Paraphrasant André Malraux, il n’est pas faux d’affirmer que le gaullisme ne se conjugue pas au conditionnel.

Gaël Nofri

Parce que de Gaulle fut la France au moment où certains Français se vautraient dans la collaboration, parce qu’il incarna «le bon sens, l’honneur et l’intérêt supérieur de la Patrie» alors même que tant de nos compatriotes doutaient qu’il resta un destin français, parce qu’il redressa la nation et ses institutions alors même que leur dérive menaçait de consacrer son effacement, de Gaulle signifie pour la France et aux yeux de l’Histoire quelque chose qui n’est pas soluble avec un quelconque esprit de faction. Il ne peut être l’invocation rituelle ou l’amulette magique d’hommes politiques abattant son nom comme un totem d’immunité ou une incantation sacrée. Paraphrasant André Malraux, il n’est pas faux d’affirmer que le gaullisme ne se conjugue pas au conditionnel. En ce sens, il n’existe pas de «candidat gaulliste», il n’y a que des « politiques gaullistes ».

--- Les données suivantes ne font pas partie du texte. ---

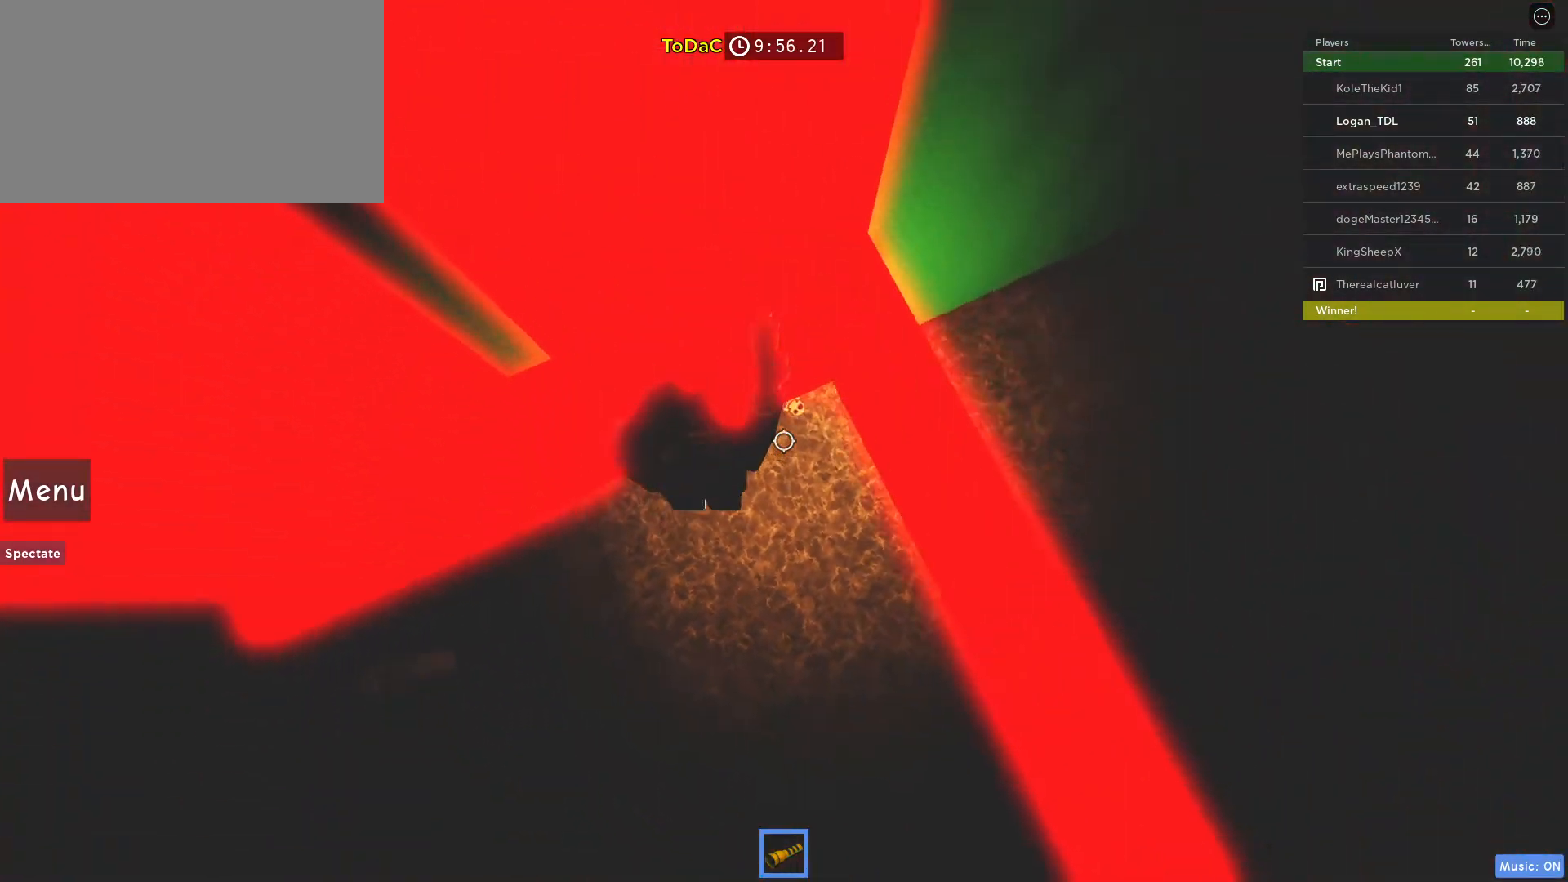
{"keys": [], "mouse": [], "events": [[100, "space", "up"], [383, "d", "up"]]}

Le gaullisme n’a de sens que s’il fait référence au combat du général de Gaulle. En ce sens il appartient à tous ceux qui voudront, dans leurs actions concrètes, dans l’exercice de leurs fonctions, dans leurs actes quotidiens trouver en lui, loin de la récupération et des incantations, une «source d’ardeur nouvelle» aussi intransigeante qu’exigeante et solitaire.